§ TASK GOAL:
Every record that follows must be duplicated exactly, with images left out.

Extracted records
____

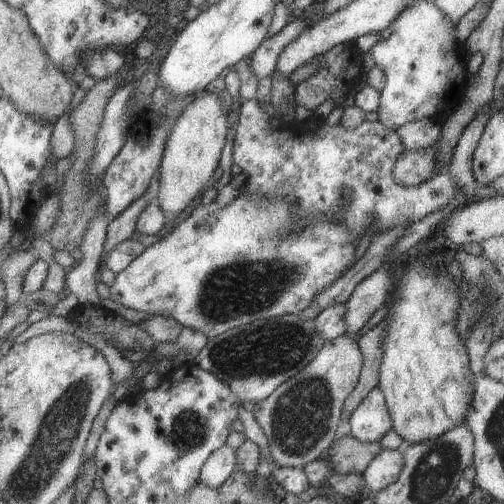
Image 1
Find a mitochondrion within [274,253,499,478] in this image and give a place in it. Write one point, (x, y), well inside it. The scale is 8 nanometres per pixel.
(465, 288)

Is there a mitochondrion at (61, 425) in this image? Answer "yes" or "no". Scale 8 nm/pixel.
yes

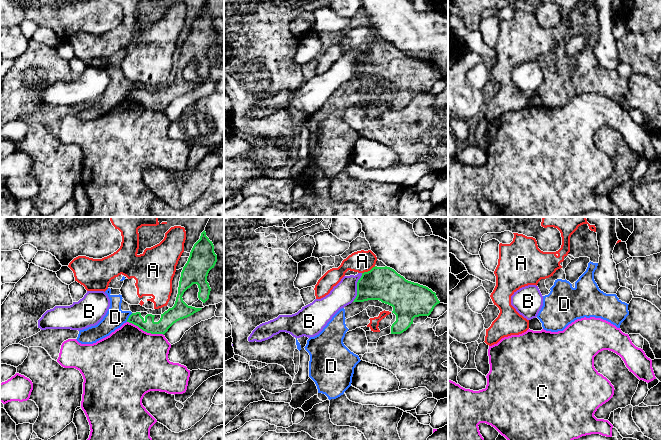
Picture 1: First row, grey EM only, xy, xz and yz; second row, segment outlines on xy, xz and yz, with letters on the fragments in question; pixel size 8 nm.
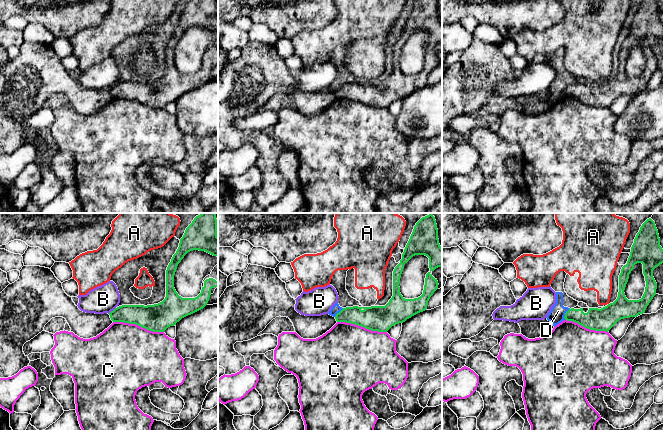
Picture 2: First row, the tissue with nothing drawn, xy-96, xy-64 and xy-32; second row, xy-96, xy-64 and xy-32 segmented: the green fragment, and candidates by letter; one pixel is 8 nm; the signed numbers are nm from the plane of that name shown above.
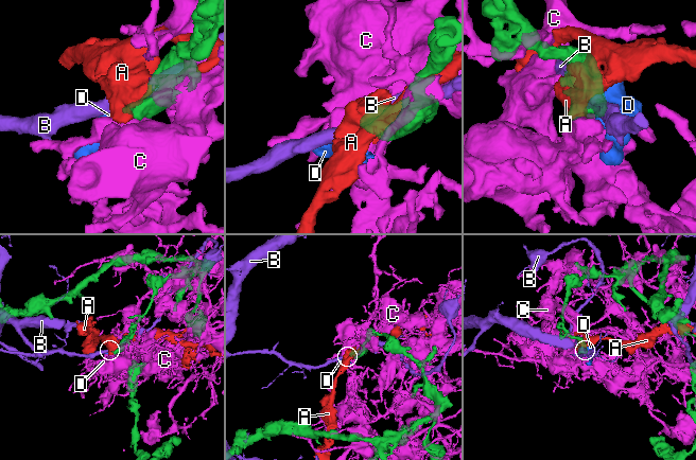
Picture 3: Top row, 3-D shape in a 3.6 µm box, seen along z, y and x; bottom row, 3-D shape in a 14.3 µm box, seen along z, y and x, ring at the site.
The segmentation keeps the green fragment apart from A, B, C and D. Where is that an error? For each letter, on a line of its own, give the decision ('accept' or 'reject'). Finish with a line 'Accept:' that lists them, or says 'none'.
A: reject
B: reject
C: reject
D: reject
Accept: none

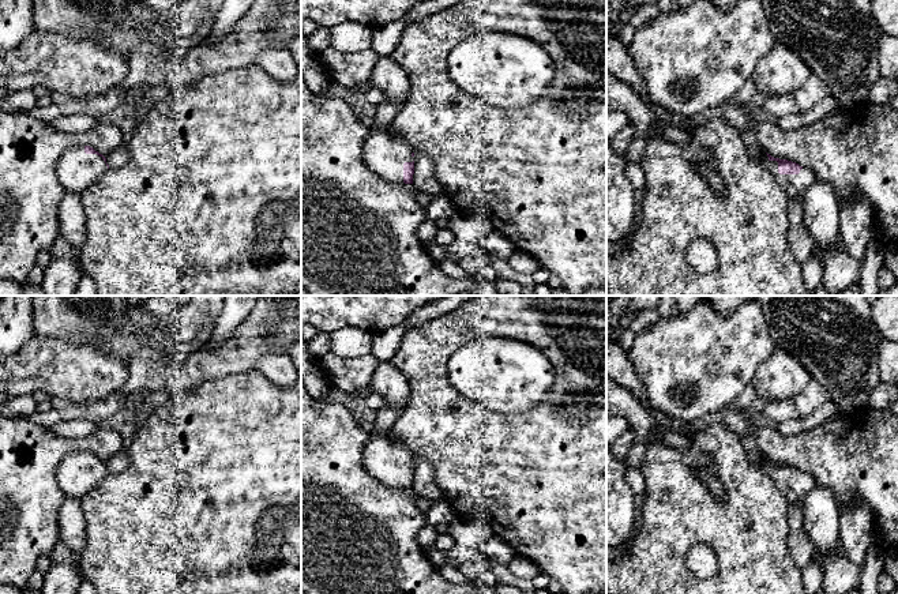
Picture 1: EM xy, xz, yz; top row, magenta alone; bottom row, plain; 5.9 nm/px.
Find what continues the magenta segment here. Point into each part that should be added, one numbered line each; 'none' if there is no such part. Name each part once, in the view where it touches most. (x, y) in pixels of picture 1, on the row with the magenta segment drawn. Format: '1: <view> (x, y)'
1: yz (795, 185)

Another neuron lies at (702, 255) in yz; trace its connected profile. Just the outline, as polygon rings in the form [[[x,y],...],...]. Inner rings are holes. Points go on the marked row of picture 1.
[[[696,238],[687,247],[687,260],[695,271],[707,274],[717,267],[718,253],[710,241]]]

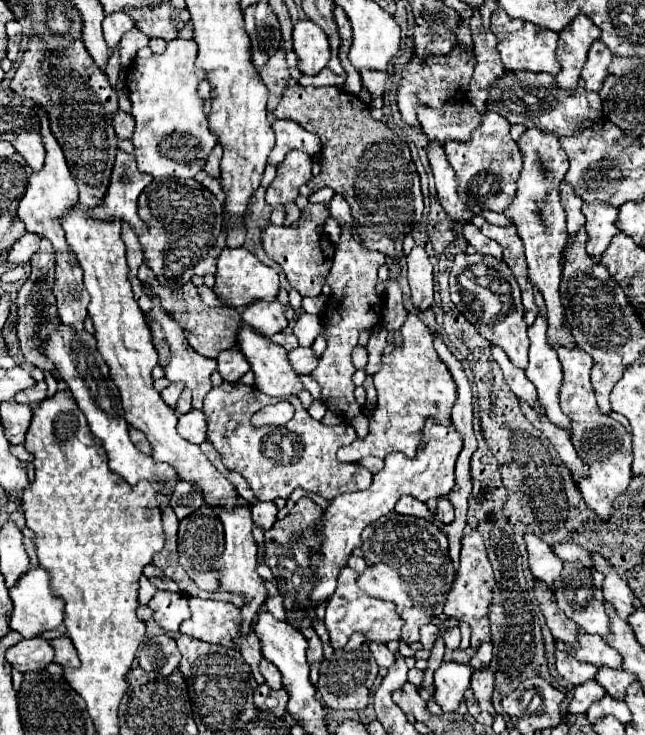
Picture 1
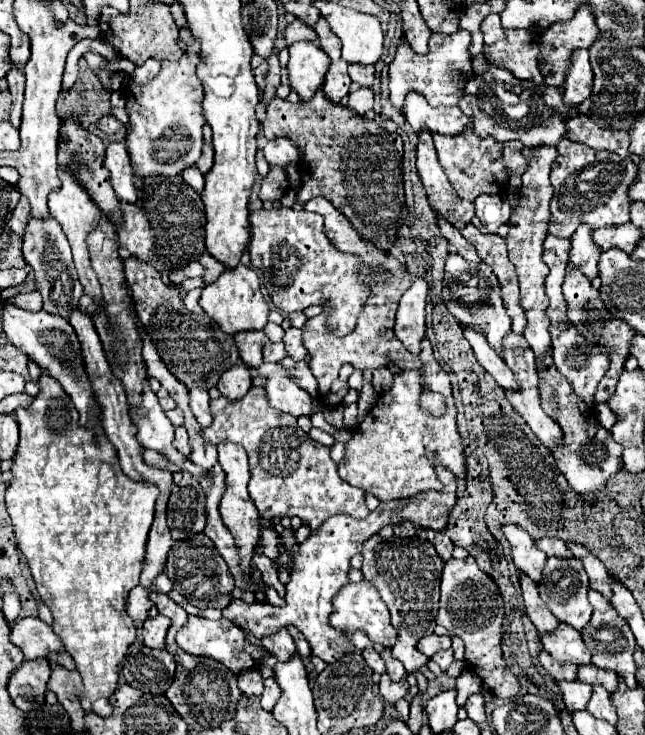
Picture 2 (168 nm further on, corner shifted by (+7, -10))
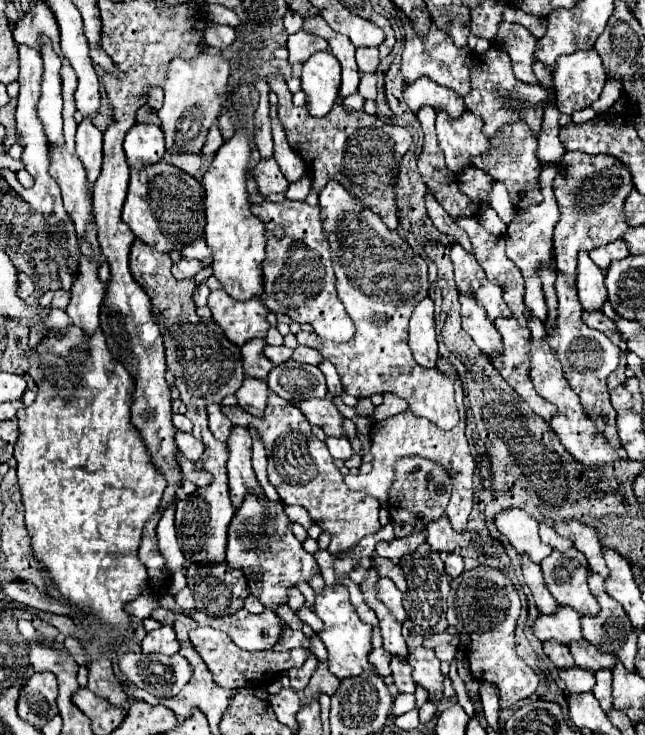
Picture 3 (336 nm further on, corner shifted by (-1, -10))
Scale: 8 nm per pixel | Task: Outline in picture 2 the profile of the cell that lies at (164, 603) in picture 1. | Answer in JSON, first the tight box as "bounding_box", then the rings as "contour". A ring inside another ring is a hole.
{"bounding_box":[142,616,170,648],"contour":[[[156,616],[150,618],[142,624],[142,638],[144,638],[144,646],[148,648],[164,648],[164,640],[166,640],[166,632],[170,628],[170,620],[166,620],[164,616]]]}

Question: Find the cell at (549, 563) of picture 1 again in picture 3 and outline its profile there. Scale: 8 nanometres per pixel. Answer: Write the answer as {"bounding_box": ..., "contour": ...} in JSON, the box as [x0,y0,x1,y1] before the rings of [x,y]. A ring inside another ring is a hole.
{"bounding_box":[496,508,552,564],"contour":[[[518,508],[500,512],[496,516],[496,528],[510,540],[516,552],[530,556],[530,560],[534,560],[536,564],[540,564],[542,558],[552,552],[550,546],[540,542],[538,522]]]}

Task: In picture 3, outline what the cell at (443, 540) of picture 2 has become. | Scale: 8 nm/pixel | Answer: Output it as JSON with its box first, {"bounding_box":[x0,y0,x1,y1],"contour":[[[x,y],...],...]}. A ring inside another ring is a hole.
{"bounding_box":[444,552,464,578],"contour":[[[448,552],[444,556],[444,564],[446,564],[446,572],[452,578],[456,578],[456,576],[460,576],[464,572],[464,558],[460,554],[456,554],[456,552]]]}

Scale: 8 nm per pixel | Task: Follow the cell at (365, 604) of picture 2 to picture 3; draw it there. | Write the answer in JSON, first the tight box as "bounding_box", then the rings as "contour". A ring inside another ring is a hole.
{"bounding_box":[378,578,406,622],"contour":[[[390,578],[378,580],[378,600],[382,600],[382,604],[386,604],[390,608],[390,612],[394,614],[394,618],[398,622],[406,620],[406,612],[402,608],[402,592],[394,586],[394,582]]]}

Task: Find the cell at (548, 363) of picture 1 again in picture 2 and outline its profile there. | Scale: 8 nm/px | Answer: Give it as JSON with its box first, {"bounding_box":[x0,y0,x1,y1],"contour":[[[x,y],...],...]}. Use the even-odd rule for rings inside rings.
{"bounding_box":[506,146,558,360],"contour":[[[536,146],[536,148],[524,148],[522,154],[528,160],[528,170],[522,176],[522,188],[518,194],[518,202],[512,210],[512,216],[508,220],[508,236],[506,246],[508,246],[508,256],[510,262],[516,266],[516,274],[518,274],[518,282],[520,282],[520,304],[524,308],[526,314],[526,328],[524,328],[524,336],[530,344],[530,348],[534,350],[536,358],[540,360],[544,352],[550,350],[550,320],[546,316],[546,308],[548,308],[548,296],[544,292],[544,280],[548,276],[548,268],[542,260],[544,254],[544,240],[548,234],[548,220],[550,220],[550,198],[552,198],[552,184],[550,184],[550,170],[552,170],[552,162],[558,156],[558,150],[554,146]]]}

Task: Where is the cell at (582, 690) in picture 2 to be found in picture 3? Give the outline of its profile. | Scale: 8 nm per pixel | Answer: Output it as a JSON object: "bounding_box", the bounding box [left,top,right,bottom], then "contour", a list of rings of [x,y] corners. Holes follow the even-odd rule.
{"bounding_box":[560,668,594,692],"contour":[[[582,668],[560,670],[560,678],[566,684],[566,692],[590,692],[594,688],[594,674]]]}

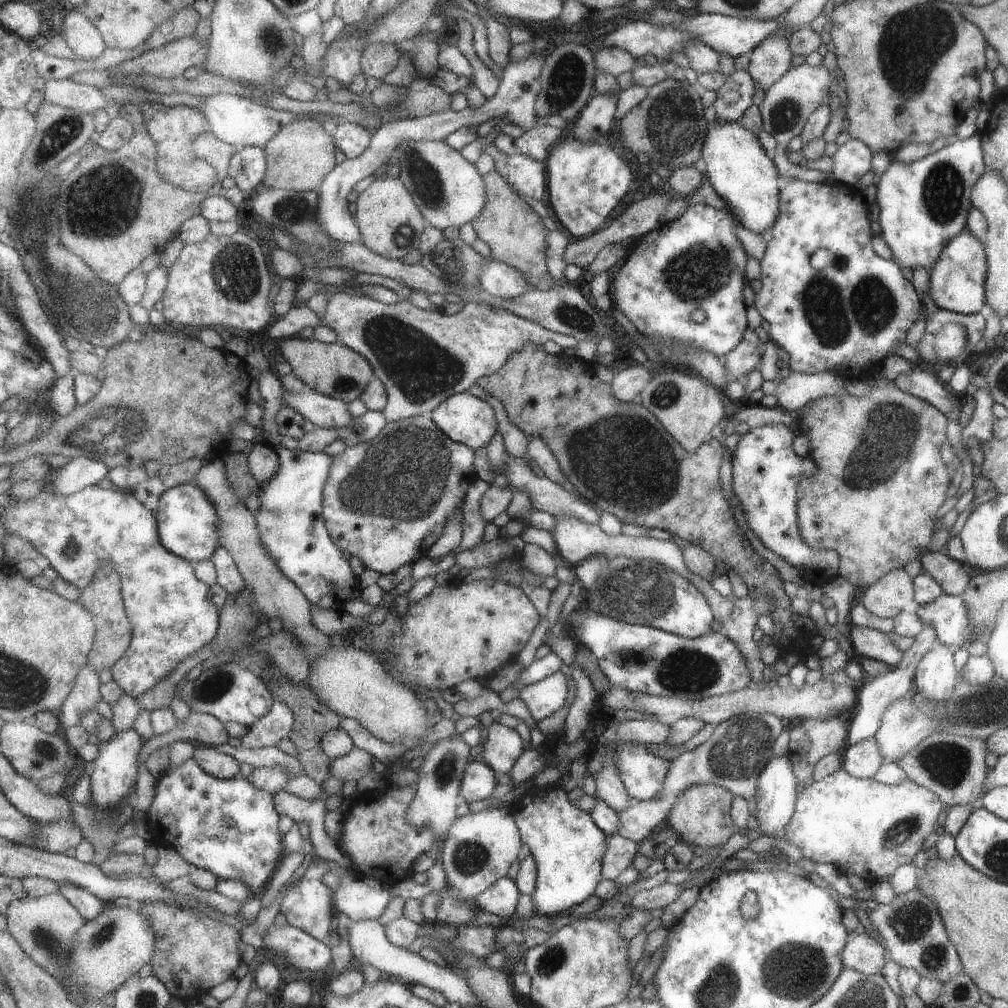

____

§ RESULT BELOW:
Image 1
Find a mitochondrion within [274,253,499,478] in this image and give a place in it. Write one point, (x, y), well inside it. The scale is 8 nanometres per pixel.
(465, 288)

Is there a mitochondrion at (61, 425) in this image? Answer "yes" or "no". Scale 8 nm/pixel.
yes

Picture 1: First row, grey EM only, xy, xz and yz; second row, segment outlines on xy, xz and yz, with letters on the fragments in question; pixel size 8 nm.
Picture 2: First row, the tissue with nothing drawn, xy-96, xy-64 and xy-32; second row, xy-96, xy-64 and xy-32 segmented: the green fragment, and candidates by letter; one pixel is 8 nm; the signed numbers are nm from the plane of that name shown above.
Picture 3: Top row, 3-D shape in a 3.6 µm box, seen along z, y and x; bottom row, 3-D shape in a 14.3 µm box, seen along z, y and x, ring at the site.
The segmentation keeps the green fragment apart from A, B, C and D. Where is that an error? For each letter, on a line of its own, give the decision ('accept' or 'reject'). Finish with a line 'Accept:' that lists them, or says 'none'.
A: reject
B: reject
C: reject
D: reject
Accept: none

Picture 1: EM xy, xz, yz; top row, magenta alone; bottom row, plain; 5.9 nm/px.
Find what continues the magenta segment here. Point into each part that should be added, one numbered line each; 'none' if there is no such part. Name each part once, in the view where it touches most. (x, y) in pixels of picture 1, on the row with the magenta segment drawn. Format: '1: <view> (x, y)'
1: yz (795, 185)

Another neuron lies at (702, 255) in yz; trace its connected profile. Just the outline, as polygon rings in the form [[[x,y],...],...]. Inner rings are holes. Points go on the marked row of picture 1.
[[[696,238],[687,247],[687,260],[695,271],[707,274],[717,267],[718,253],[710,241]]]

Picture 1
Picture 2 (168 nm further on, corner shifted by (+7, -10))
Picture 3 (336 nm further on, corner shifted by (-1, -10))
Scale: 8 nm per pixel | Task: Outline in picture 2 the profile of the cell that lies at (164, 603) in picture 1. | Answer in JSON, first the tight box as "bounding_box", then the rings as "contour". A ring inside another ring is a hole.
{"bounding_box":[142,616,170,648],"contour":[[[156,616],[150,618],[142,624],[142,638],[144,638],[144,646],[148,648],[164,648],[164,640],[166,640],[166,632],[170,628],[170,620],[166,620],[164,616]]]}

Question: Find the cell at (549, 563) of picture 1 again in picture 3 and outline its profile there. Scale: 8 nanometres per pixel. Answer: Write the answer as {"bounding_box": ..., "contour": ...} in JSON, the box as [x0,y0,x1,y1] before the rings of [x,y]. A ring inside another ring is a hole.
{"bounding_box":[496,508,552,564],"contour":[[[518,508],[500,512],[496,516],[496,528],[510,540],[516,552],[530,556],[530,560],[534,560],[536,564],[540,564],[542,558],[552,552],[550,546],[540,542],[538,522]]]}

Task: In picture 3, outline what the cell at (443, 540) of picture 2 has become. | Scale: 8 nm/pixel | Answer: Output it as JSON with its box first, {"bounding_box":[x0,y0,x1,y1],"contour":[[[x,y],...],...]}. A ring inside another ring is a hole.
{"bounding_box":[444,552,464,578],"contour":[[[448,552],[444,556],[444,564],[446,564],[446,572],[452,578],[456,578],[456,576],[460,576],[464,572],[464,558],[460,554],[456,554],[456,552]]]}

Scale: 8 nm per pixel | Task: Follow the cell at (365, 604) of picture 2 to picture 3; draw it there. | Write the answer in JSON, first the tight box as "bounding_box", then the rings as "contour". A ring inside another ring is a hole.
{"bounding_box":[378,578,406,622],"contour":[[[390,578],[378,580],[378,600],[382,600],[382,604],[386,604],[390,608],[390,612],[394,614],[394,618],[398,622],[406,620],[406,612],[402,608],[402,592],[394,586],[394,582]]]}

Task: Find the cell at (548, 363) of picture 1 again in picture 2 and outline its profile there. | Scale: 8 nm/px | Answer: Give it as JSON with its box first, {"bounding_box":[x0,y0,x1,y1],"contour":[[[x,y],...],...]}. Use the even-odd rule for rings inside rings.
{"bounding_box":[506,146,558,360],"contour":[[[536,146],[536,148],[524,148],[522,154],[528,160],[528,170],[522,176],[522,188],[518,194],[518,202],[512,210],[512,216],[508,220],[508,236],[506,246],[508,246],[508,256],[510,262],[516,266],[516,274],[518,274],[518,282],[520,282],[520,304],[524,308],[526,314],[526,328],[524,328],[524,336],[530,344],[530,348],[534,350],[536,358],[540,360],[544,352],[550,350],[550,320],[546,316],[546,308],[548,308],[548,296],[544,292],[544,280],[548,276],[548,268],[542,260],[544,254],[544,240],[548,234],[548,220],[550,220],[550,198],[552,198],[552,184],[550,184],[550,170],[552,170],[552,162],[558,156],[558,150],[554,146]]]}

Task: Where is the cell at (582, 690) in picture 2 to be found in picture 3? Give the outline of its profile. | Scale: 8 nm per pixel | Answer: Output it as a JSON object: "bounding_box", the bounding box [left,top,right,bottom], then "contour", a list of rings of [x,y] corners. Holes follow the even-odd rule.
{"bounding_box":[560,668,594,692],"contour":[[[582,668],[560,670],[560,678],[566,684],[566,692],[590,692],[594,688],[594,674]]]}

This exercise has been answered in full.